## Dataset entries
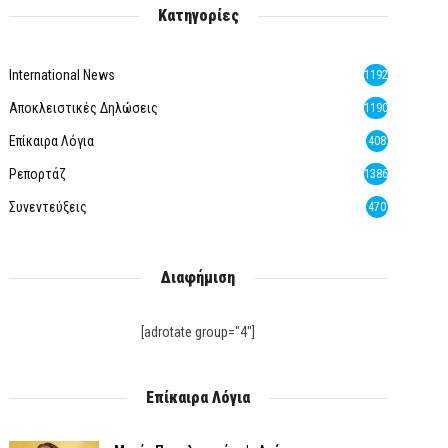
Κατηγορίες
International News
1192
Αποκλειστικές Δηλώσεις
1190
Επίκαιρα Λόγια
408
Ρεπορτάζ
1386
Συνεντεύξεις
470
Διαφήμιση
[adrotate group="4"]
Επίκαιρα Λόγια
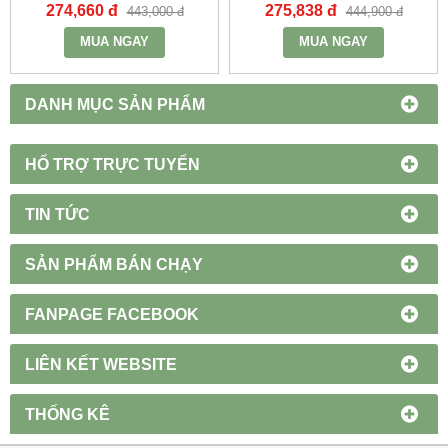
GỒM BÓNG VÀ TĂNG PHÔ)
GỒM BÓNG VÀ TĂNG PHÔ)
274,660 đ
275,838 đ
443,000 đ
444,900 đ
- MWP-218 - MPE
- MWP-136 - MPE
MUA NGAY
MUA NGAY
DANH MỤC SẢN PHẨM
HỔ TRỢ TRỰC TUYẾN
TIN TỨC
SẢN PHẨM BÁN CHẠY
FANPAGE FACEBOOK
LIÊN KẾT WEBSITE
THỐNG KÊ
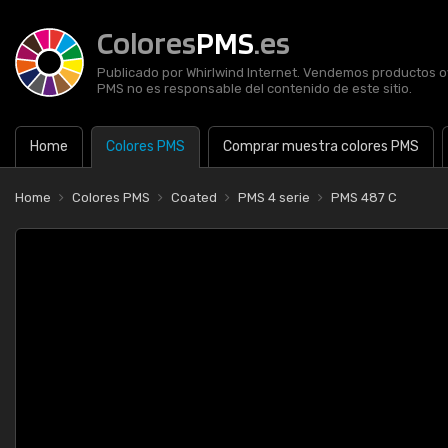
Colores
PMS
.es
Publicado por Whirlwind Internet. Vendemos productos of
PMS no es responsable del contenido de este sitio.
Home
Colores PMS
Comprar muestra colores PMS
Home
Colores PMS
Coated
PMS 4 serie
PMS 487 C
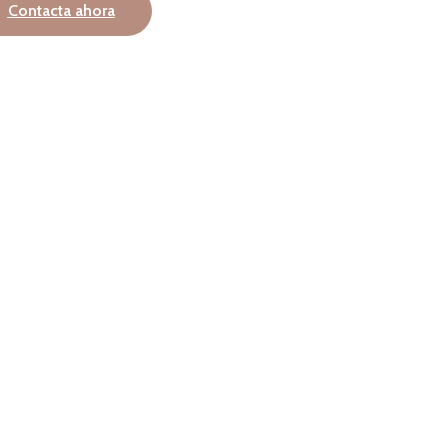
Contacta ahora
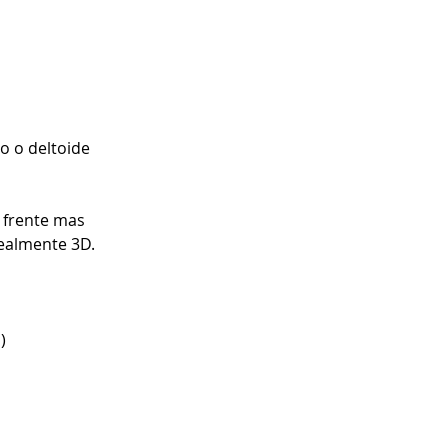
o o deltoide 
 frente mas 
realmente 3D.
)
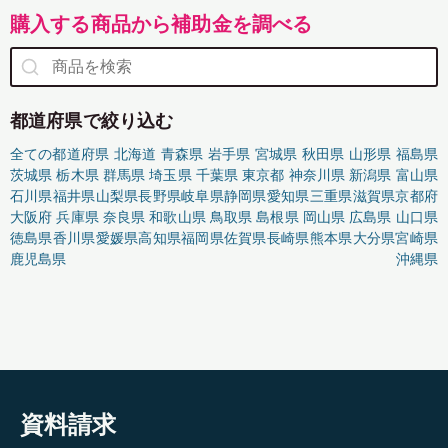
購入する商品から補助金を調べる
都道府県で絞り込む
全ての都道府県
北海道
青森県
岩手県
宮城県
秋田県
山形県
福島県
茨城県
栃木県
群馬県
埼玉県
千葉県
東京都
神奈川県
新潟県
富山県
石川県
福井県
山梨県
長野県
岐阜県
静岡県
愛知県
三重県
滋賀県
京都府
大阪府
兵庫県
奈良県
和歌山県
鳥取県
島根県
岡山県
広島県
山口県
徳島県
香川県
愛媛県
高知県
福岡県
佐賀県
長崎県
熊本県
大分県
宮崎県
鹿児島県
沖縄県
資料請求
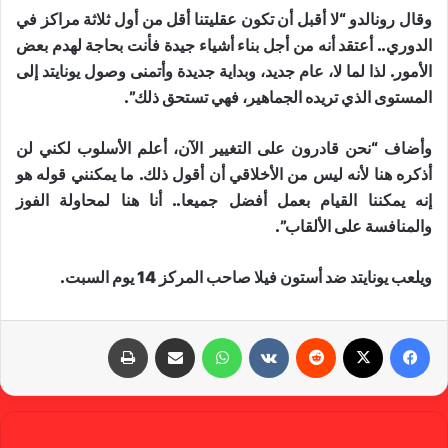
وقال رونالدو “لا أقبل أن تكون عقليتنا أقل من أول ثلاثة مراكز في
الدوري.. أعتقد أنه من أجل بناء أشياء جيدة فأنت بحاجة لهدم بعض
الأمور. لذا لما لا، عام جديد، وبداية جديدة وأتمنى وصول يونايتد إلى
المستوى الذي تريده الجماهير، فهي تستحق ذلك”.
وأضاف “نحن قادرون على التغيير الآن، أعلم الأسلوب لكني لن
أذكره هنا لأنه ليس من الأخلاقي أن أقول ذلك. ما يمكنني قوله هو
إنه يمكننا القيام بعمل أفضل جميعا.. أنا هنا لمحاولة الفوز
والمنافسة على الألقاب”.
ويلعب يونايتد ضد أستون فيلا صاحب المركز 14 يوم السبت.
فيسبوك
X
‏Reddit
‏VKontakte
واتساب
مشاركة عبر البريد
طباعة
gabra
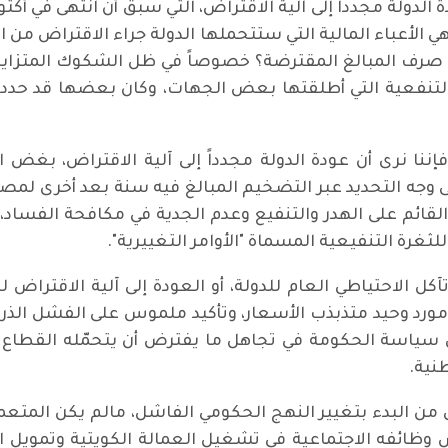
هي الأعباء المالية التي ستتحملها الدولة جراء الاقتراض من ا
 صرف المبالغ المقترضة؟ خصوصاً في ظل الشكوك المتزايدة
 فإننا نرى أن عودة الدولة مجدداً إلى آلية الاقتراض، بغض
على وجه التحديد عبر التضخيم المبالغ فيه سنة بعد أخرى ل
ي القائم على الهدر والتنفيع وعدم الجدية في مكافحة الفس
ثغرة التنفيعية المسماة "الأوامر التغييرية".
تآكل الاحتياطي العام للدولة، أو العودة إلى آلية الاقتراض
 مورد وحيد متذبذب الأسعار، وتأكيد ملموس على الفشل الذري
إلى سياسة الحكومة في تجاهل ما يفترض أن يتحمّله القطا
نية.
ضى من البدء بتغيير النهج الحكومي الفاشل، مالم يكن المتعم
وظائفه الاجتماعية في تشغيل العمالة الكويتية وتمويل ا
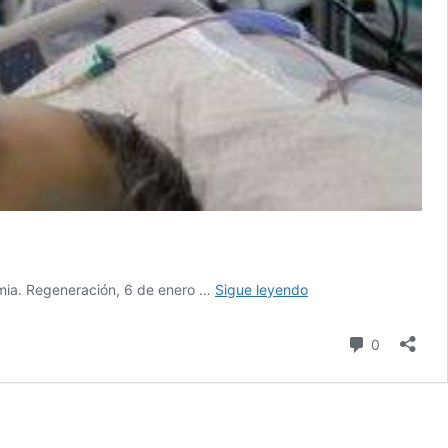
Poco
emia. Regeneración, 6 de enero …
Sigue leyendo
probable
retornar
comentari
0
a
semáforo
naranja
el
10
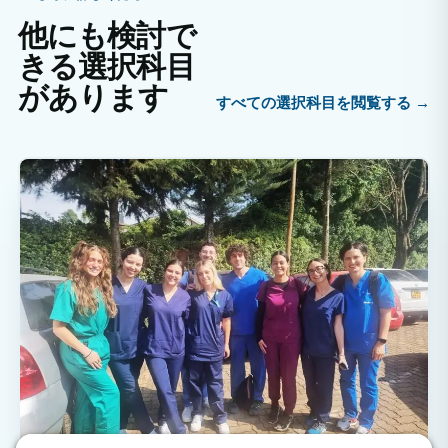
他にも検討で
きる選択科目
があります
すべての選択科目を閲覧する →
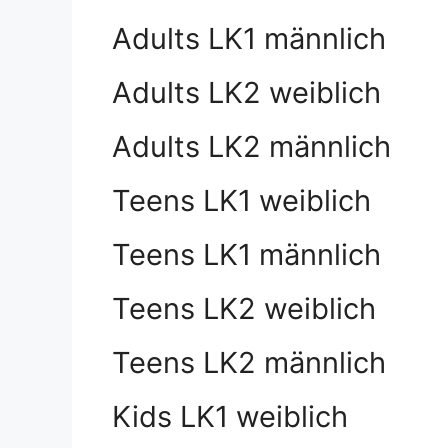
Adults LK1 männlich
Adults LK2 weiblich
Adults LK2 männlich
Teens LK1 weiblich
Teens LK1 männlich
Teens LK2 weiblich
Teens LK2 männlich
Kids LK1 weiblich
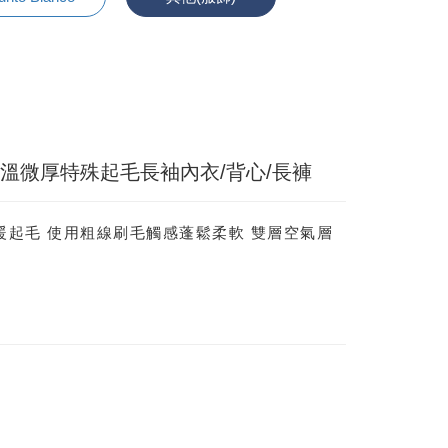
女高保溫微厚特殊起毛長袖內衣/背心/長褲
殊保暖起毛 使用粗線刷毛觸感蓬鬆柔軟 雙層空氣層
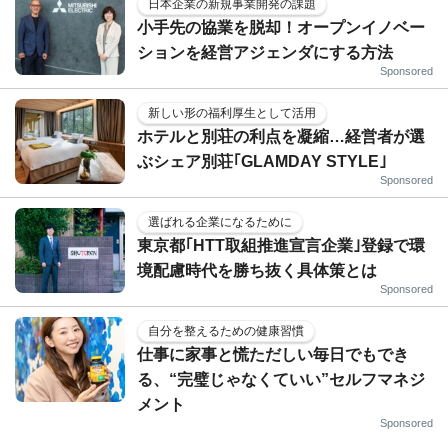
日本企業の新規事業開発の課題
小手先の協業を脱却！オープンイノベー
ションを経営アジェンダにする方法
Sponsored
新しい形の福利厚生として活用
ホテルと別荘の利点を凝縮…経営者が選
ぶシェア別荘｢GLAMDAY STYLE｣
Sponsored
選ばれる企業になるために
東京都｢HTT取組推進宣言企業｣登録で環
境配慮時代を勝ち抜く具体策とは
Sponsored
自分を整えるための健康習慣
仕事に家事と慌ただしい毎日でもでき
る、“完璧じゃなくていい”セルフマネジ
メント
Sponsored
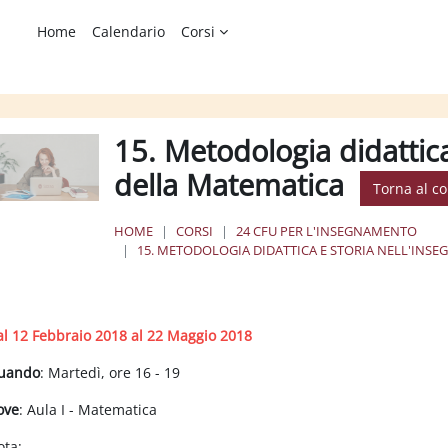
Home
Calendario
Corsi
15. Metodologia didattic
della Matematica
Torna al co
HOME
CORSI
24 CFU PER L'INSEGNAMENTO
15. METODOLOGIA DIDATTICA E STORIA NELL'IN
chema della sezione
al 12 Febbraio 2018 al 22 Maggio 2018
uando
: Martedì, ore 16 - 19
ove
: Aula I - Matematica
ota:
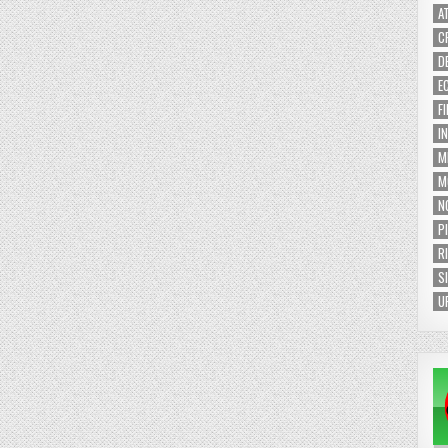
A
C
D
E
F
I
M
M
N
P
R
S
U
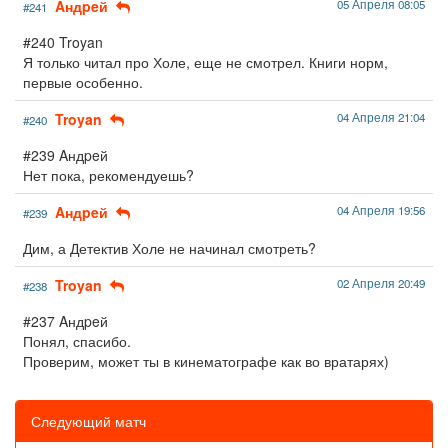
Aндpeй
05 Апреля 08:05
#241
#240 Troyan
Я только читал про Холе, еще не смотрел. Книги норм,
первые особенно.
Troyan
04 Апреля 21:04
#240
#239 Aндpeй
Нет пока, рекомендуешь?
Aндpeй
04 Апреля 19:56
#239
Дим, а Детектив Холе не начинал смотреть?
Troyan
02 Апреля 20:49
#238
#237 Aндpeй
Понял, спасибо.
Проверим, может ты в кинематографе как во вратарях)
Следующий матч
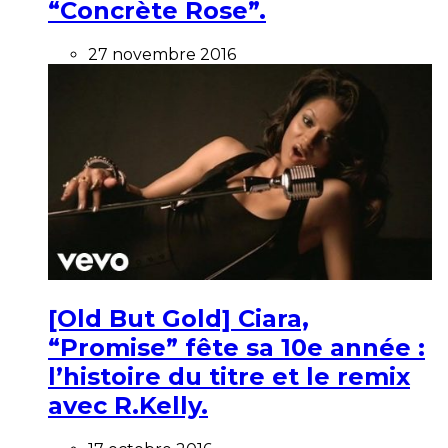
“Concrète Rose”.
27 novembre 2016
[Old But Gold] Ciara,
“Promise” fête sa 10e année :
l’histoire du titre et le remix
avec R.Kelly.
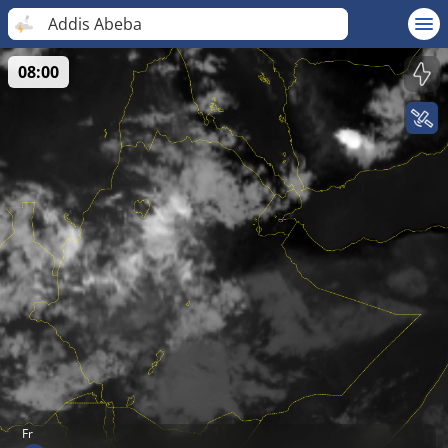
Addis Abeba
08:00
Fr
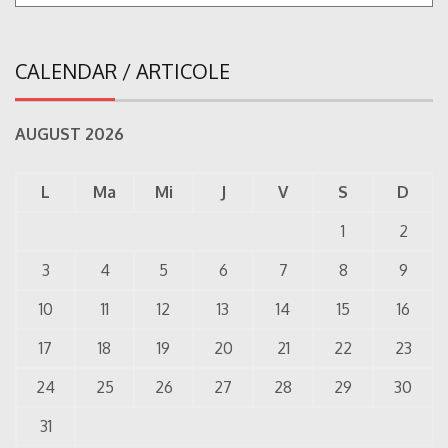
CALENDAR / ARTICOLE
AUGUST 2026
L
Ma
Mi
J
V
S
D
1
2
3
4
5
6
7
8
9
10
11
12
13
14
15
16
17
18
19
20
21
22
23
24
25
26
27
28
29
30
31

## What is being asked
Pull out every line of the data above that contains the word "männlich", and copy each one unchanged. Only matches with the same uppercase and lowercase letters count.

## Task response
Adults LK1 männlich
Adults LK2 männlich
Teens LK1 männlich
Teens LK2 männlich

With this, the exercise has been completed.